To do:
Lines containing the string "thresholds": how many are there below? Answer with the number only.

Source records:
======
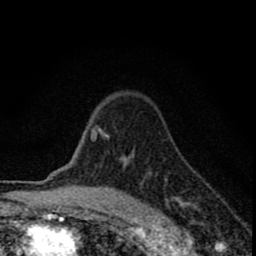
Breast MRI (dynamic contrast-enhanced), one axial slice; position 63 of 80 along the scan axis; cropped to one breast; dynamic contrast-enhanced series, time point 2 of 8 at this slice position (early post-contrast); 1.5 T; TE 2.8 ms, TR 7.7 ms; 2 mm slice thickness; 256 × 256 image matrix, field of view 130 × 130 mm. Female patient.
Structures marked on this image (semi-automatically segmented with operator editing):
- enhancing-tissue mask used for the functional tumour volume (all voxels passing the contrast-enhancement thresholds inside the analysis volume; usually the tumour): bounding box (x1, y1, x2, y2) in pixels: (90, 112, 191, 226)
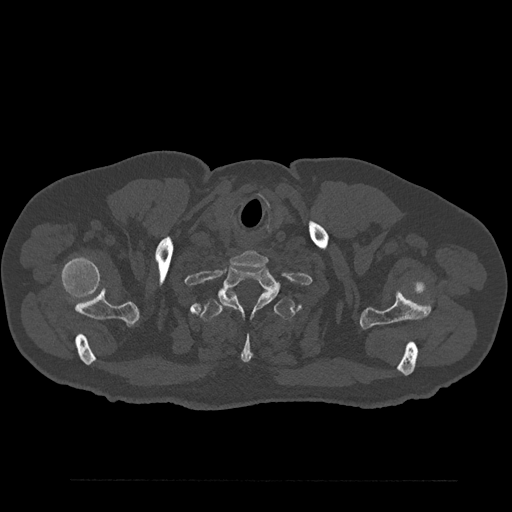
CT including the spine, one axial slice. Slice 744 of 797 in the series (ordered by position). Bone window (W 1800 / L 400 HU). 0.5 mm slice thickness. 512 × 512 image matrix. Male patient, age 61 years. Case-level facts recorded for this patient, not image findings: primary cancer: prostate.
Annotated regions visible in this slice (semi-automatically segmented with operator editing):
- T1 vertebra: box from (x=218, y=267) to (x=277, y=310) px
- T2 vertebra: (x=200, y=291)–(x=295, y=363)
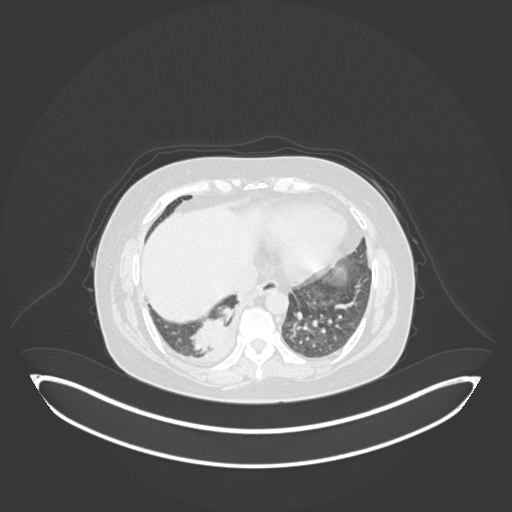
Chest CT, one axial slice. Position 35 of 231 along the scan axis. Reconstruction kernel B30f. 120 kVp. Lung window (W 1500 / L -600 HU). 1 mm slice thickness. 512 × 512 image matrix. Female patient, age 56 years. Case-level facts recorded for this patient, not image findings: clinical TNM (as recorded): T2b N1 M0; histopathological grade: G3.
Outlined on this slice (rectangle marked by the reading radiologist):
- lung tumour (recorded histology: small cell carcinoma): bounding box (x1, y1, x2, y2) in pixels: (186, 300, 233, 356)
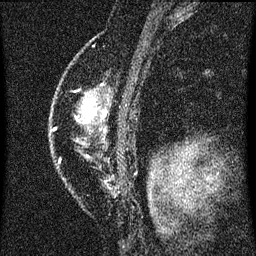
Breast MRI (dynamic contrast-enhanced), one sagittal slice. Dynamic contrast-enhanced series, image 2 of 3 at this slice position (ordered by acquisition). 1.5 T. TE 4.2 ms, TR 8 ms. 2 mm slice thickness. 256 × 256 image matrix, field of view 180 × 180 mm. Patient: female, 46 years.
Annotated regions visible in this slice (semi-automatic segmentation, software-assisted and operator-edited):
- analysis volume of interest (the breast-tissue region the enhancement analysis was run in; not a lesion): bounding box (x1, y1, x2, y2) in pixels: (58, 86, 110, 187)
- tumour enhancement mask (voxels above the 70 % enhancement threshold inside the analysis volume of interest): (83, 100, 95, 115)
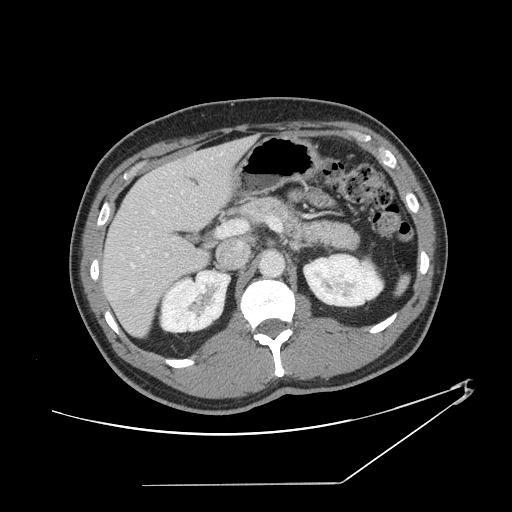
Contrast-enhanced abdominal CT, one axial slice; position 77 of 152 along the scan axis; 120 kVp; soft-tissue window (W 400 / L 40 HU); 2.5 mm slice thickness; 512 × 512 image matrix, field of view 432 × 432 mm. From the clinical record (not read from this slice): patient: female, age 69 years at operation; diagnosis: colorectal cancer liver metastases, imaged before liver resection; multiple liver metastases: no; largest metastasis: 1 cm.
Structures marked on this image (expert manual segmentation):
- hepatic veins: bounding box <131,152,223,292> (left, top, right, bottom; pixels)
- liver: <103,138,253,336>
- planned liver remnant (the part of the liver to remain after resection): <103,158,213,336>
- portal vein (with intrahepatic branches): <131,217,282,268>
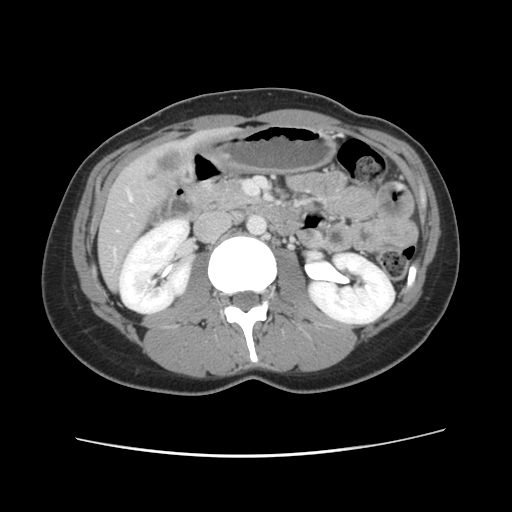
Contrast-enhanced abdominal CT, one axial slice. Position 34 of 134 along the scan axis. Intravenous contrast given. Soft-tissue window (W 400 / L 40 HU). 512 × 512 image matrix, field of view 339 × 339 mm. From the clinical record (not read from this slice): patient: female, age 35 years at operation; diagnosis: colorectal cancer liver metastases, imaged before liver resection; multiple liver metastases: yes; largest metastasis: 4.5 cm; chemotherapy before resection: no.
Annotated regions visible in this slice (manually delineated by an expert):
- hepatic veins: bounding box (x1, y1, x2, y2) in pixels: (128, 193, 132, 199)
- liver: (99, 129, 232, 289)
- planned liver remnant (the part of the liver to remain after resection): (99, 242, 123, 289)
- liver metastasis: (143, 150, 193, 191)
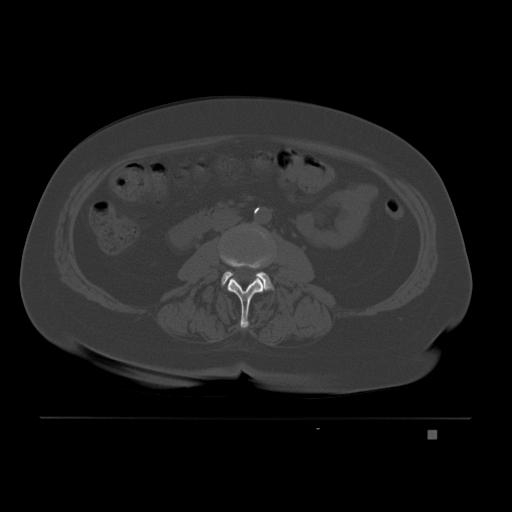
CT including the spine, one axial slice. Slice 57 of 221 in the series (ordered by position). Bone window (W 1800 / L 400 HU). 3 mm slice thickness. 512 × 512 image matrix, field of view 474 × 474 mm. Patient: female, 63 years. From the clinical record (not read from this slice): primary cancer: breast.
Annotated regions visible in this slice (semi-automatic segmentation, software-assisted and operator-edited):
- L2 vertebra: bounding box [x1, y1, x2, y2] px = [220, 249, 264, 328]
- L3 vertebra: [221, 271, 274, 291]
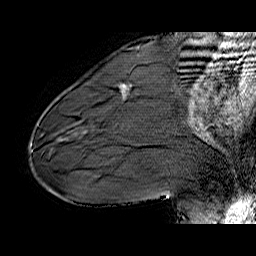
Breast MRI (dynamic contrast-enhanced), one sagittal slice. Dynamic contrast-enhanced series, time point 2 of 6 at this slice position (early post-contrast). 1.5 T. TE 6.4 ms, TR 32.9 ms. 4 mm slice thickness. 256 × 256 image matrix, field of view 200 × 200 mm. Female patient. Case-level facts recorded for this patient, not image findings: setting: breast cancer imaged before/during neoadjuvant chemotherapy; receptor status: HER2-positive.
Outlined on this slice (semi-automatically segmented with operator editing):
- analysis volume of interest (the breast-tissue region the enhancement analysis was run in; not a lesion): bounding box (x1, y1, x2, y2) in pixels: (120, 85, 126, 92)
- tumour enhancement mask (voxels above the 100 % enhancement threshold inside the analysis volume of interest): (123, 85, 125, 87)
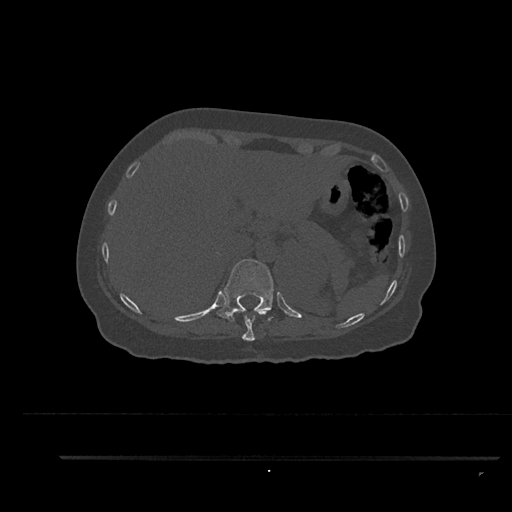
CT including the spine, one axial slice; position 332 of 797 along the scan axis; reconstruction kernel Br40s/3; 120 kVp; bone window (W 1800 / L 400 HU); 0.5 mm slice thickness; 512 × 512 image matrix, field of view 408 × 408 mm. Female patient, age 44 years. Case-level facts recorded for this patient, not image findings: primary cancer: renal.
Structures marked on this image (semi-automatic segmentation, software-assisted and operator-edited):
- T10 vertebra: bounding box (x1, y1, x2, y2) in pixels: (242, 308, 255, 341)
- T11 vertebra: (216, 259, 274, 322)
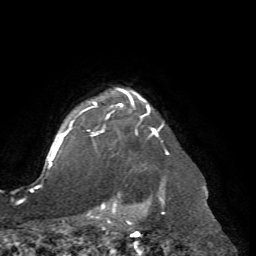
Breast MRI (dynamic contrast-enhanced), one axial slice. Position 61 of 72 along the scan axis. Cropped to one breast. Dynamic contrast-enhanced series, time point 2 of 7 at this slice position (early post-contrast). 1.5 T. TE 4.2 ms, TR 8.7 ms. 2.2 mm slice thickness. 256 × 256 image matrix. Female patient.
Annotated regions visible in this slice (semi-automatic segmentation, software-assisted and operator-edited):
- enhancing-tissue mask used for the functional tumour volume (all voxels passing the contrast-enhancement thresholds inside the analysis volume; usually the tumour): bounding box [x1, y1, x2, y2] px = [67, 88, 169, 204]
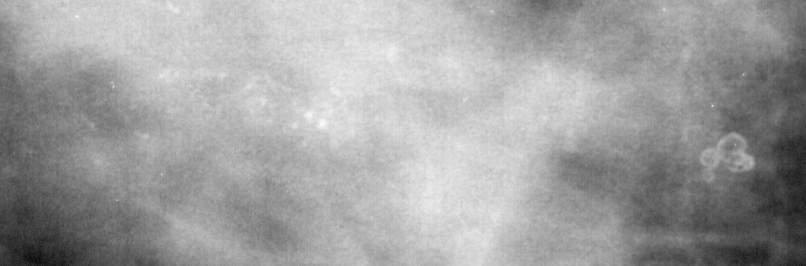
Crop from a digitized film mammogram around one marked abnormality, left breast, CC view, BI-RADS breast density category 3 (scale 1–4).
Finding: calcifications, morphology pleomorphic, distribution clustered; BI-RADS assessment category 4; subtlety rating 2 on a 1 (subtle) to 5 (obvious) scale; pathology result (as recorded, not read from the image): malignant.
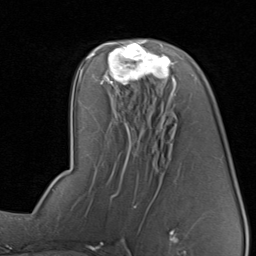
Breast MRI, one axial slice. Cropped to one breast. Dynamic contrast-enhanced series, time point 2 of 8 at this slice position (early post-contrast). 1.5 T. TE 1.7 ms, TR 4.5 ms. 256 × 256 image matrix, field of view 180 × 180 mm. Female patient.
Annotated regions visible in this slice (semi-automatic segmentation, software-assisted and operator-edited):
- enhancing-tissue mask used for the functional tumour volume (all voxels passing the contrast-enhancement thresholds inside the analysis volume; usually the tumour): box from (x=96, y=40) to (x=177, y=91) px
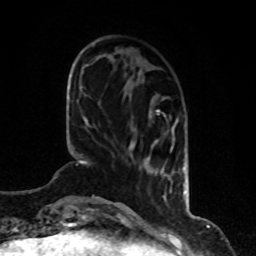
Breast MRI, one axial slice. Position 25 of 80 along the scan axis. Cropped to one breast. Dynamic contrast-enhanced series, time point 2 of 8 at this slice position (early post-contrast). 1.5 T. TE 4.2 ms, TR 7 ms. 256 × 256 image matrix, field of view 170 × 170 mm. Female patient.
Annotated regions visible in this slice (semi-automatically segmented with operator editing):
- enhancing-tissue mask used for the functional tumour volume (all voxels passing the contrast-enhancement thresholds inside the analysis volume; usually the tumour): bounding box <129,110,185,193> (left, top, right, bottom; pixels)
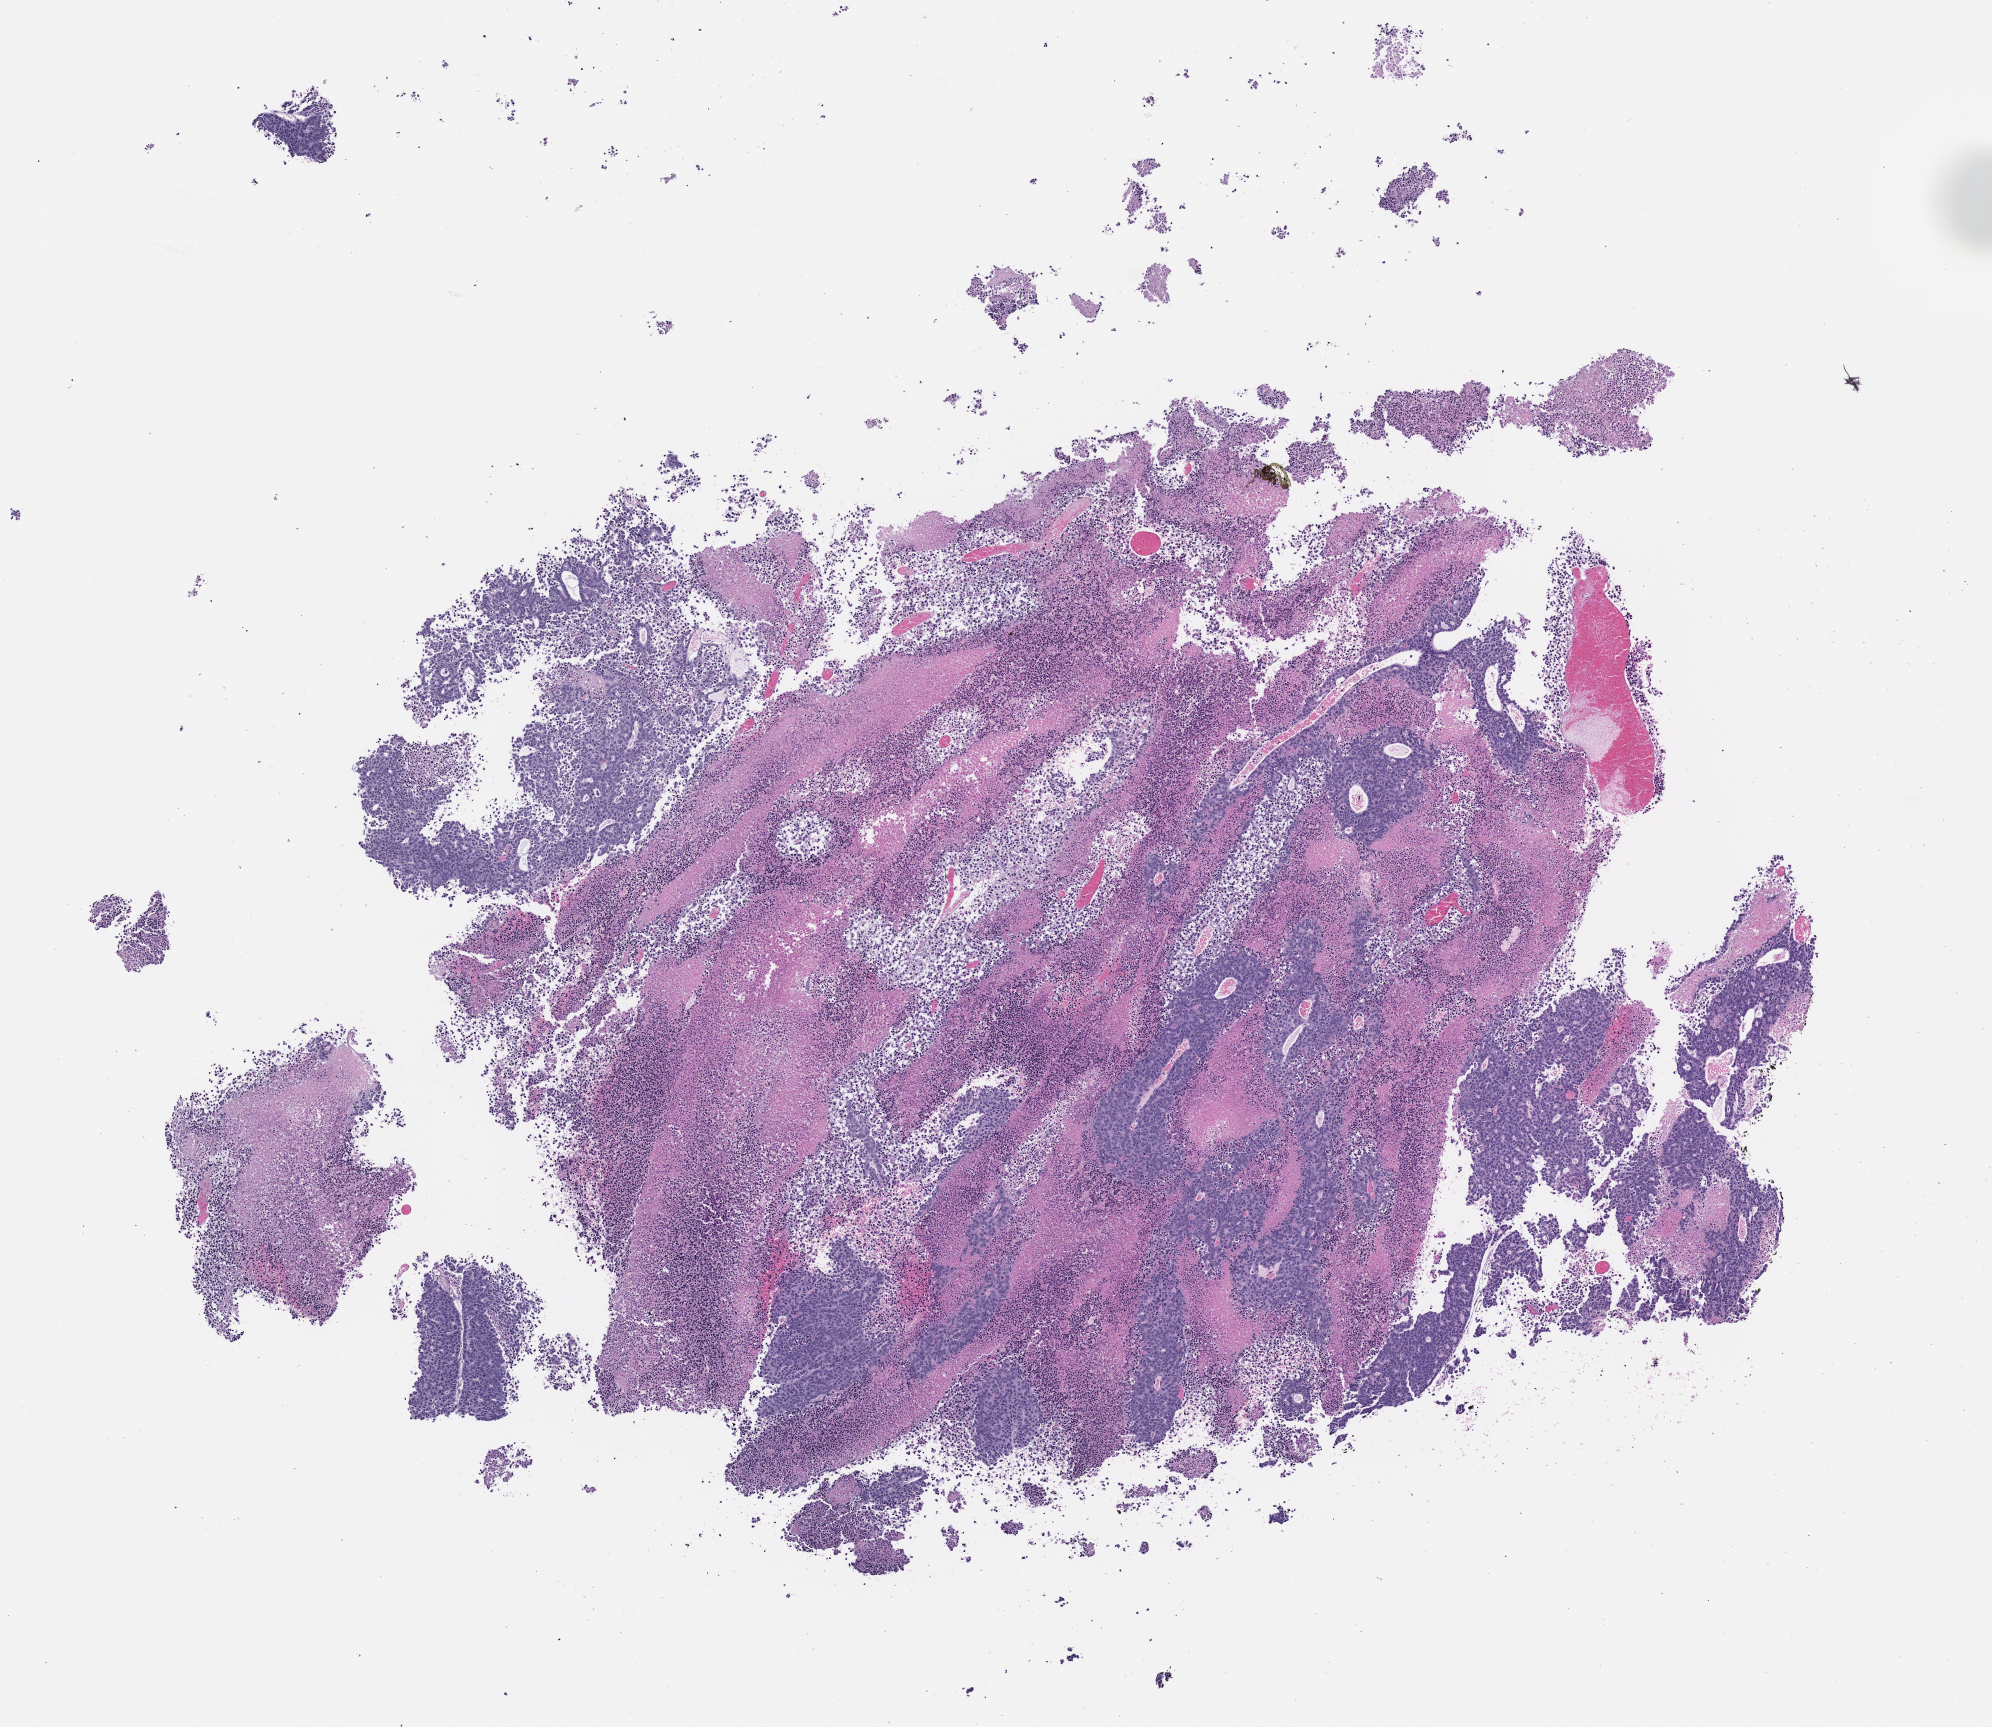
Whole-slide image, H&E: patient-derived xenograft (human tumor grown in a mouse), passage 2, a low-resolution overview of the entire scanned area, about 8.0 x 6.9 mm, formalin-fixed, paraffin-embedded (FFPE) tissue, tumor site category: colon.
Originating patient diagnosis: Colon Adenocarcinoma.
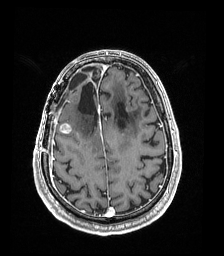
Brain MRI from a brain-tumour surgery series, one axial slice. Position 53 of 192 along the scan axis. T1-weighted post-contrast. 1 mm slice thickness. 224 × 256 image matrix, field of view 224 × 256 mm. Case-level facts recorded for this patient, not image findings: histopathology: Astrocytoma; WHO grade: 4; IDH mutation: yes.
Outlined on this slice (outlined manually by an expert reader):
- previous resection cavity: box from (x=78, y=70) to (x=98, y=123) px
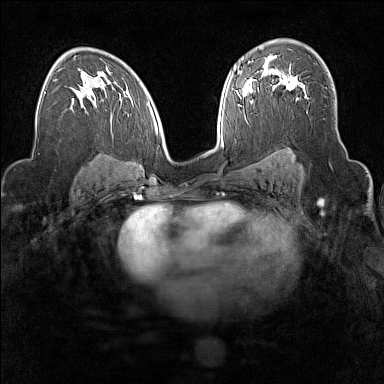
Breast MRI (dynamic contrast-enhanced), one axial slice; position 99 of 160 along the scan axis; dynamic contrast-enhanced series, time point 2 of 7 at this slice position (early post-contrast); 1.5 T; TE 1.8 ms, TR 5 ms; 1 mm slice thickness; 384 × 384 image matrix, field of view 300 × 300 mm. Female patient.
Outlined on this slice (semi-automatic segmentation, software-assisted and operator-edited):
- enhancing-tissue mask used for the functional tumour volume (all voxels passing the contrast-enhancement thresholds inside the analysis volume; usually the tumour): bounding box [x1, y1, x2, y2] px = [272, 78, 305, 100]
======
Written solution:
5